Floyd Mayweather Jr. and Manny Pacquiao, who have have been circling one another in negotiations for six years, will finally throw some punches in the ring tonight in Las Vegas.
It's being billed as the fight of the century, but to be sure the century is only 15 years old. Even so, the contest has undeniable historical significance for more prosaic reasons: it will have the biggest-ever purse, not to mention the highest price-tag of any pay-per-view — at $99.95 a pop.
Win or lose, Mayweather will take home 60 percent of the bout's total revenue, and Pacquiao 40 percent — which, according to some estimates, may be $180 million and $120 million respectively.
For many fans, picking a favorite for the welterweight title fight has more to do with personality than boxing prowess: It is either underdog 'Pacman' Pacquiao, the congressman from the Philippines, or the brash, undefeated American Mayweather, who has a history of domestic abuse and reportedly has blocked two female reporters who have written about the issue from covering the big fight.
As NPR's Frank Deford opined earlier this week: "Whatever you may think about boxing, this particular match has become the tackiest sports event this side of hot-dog eating.
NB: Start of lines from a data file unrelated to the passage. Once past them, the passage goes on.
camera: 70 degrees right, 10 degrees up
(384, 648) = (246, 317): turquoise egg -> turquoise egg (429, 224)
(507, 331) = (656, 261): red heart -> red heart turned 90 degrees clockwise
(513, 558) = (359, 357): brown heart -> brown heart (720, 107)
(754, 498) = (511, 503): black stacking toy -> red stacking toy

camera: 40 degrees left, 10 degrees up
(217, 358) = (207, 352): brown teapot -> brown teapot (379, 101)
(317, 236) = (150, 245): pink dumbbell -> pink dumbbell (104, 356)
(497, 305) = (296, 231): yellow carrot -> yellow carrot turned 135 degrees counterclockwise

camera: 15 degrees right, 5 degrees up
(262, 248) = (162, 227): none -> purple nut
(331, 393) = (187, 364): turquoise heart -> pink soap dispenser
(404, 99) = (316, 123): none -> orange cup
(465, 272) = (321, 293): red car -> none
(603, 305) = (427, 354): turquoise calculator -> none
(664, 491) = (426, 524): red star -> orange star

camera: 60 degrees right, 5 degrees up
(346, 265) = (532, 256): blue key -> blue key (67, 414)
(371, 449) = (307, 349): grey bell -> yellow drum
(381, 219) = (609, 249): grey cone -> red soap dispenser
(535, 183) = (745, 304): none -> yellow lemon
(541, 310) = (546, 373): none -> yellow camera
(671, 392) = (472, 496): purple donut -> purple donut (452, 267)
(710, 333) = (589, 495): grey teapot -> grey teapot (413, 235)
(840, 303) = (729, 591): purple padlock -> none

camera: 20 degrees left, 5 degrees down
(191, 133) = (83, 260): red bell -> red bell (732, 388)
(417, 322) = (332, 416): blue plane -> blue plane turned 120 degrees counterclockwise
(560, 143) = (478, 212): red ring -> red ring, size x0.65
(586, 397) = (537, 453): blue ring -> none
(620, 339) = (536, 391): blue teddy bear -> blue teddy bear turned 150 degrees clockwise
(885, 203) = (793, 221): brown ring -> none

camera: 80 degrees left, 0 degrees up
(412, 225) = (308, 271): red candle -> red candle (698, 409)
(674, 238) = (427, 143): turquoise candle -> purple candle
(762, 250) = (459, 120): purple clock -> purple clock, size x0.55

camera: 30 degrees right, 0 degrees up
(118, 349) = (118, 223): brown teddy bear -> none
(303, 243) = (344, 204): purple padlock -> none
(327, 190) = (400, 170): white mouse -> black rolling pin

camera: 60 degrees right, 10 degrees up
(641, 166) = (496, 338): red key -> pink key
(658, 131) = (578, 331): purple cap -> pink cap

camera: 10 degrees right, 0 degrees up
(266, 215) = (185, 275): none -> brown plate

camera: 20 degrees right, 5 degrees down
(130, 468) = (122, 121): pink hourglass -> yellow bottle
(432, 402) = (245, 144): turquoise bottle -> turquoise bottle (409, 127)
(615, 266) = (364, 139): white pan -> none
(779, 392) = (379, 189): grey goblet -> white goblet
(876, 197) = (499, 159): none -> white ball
All of the pre-fight talk has been about money, money, money. Mayweather has a mouthguard worth $25,000 and it's made of hundred dollar bills. Meanwhile, Phillipine firms are paying to clutter up Pacquiao's trunks with more than $2 million worth of advertisements. It's safe to say that he's hitting it big below the belt."
Despite the hype (and, many say, over-hype), BoxingJunkie.com notes: "These are the top two pound-for-pound fighters in the world. Mayweather (47-0, with 26 KOs) is 38, lives in Las Vegas and claims he has just two fights left, which is when his six-fight, $200 million contract with Showtime runs out. Pacquiao, 36, from the Philippines, is 57-5-2 (38 KOs). He is under contract to HBO."
And, The Associated Press writes:
"Their styles have been analyzed endlessly and their minds dissected as much as possible. And it still remains anyone's guess just what kind of fight this will be.
"[There are 3-1 odds] that the fight will go at least until late in the 12th round. The argument can be made that Mayweather hasn't legitimately knocked out an opponent since he stopped Ricky Hatton in 2007, and feels no pressure to do so with Pacquiao despite a payday that will likely be at least $180 million."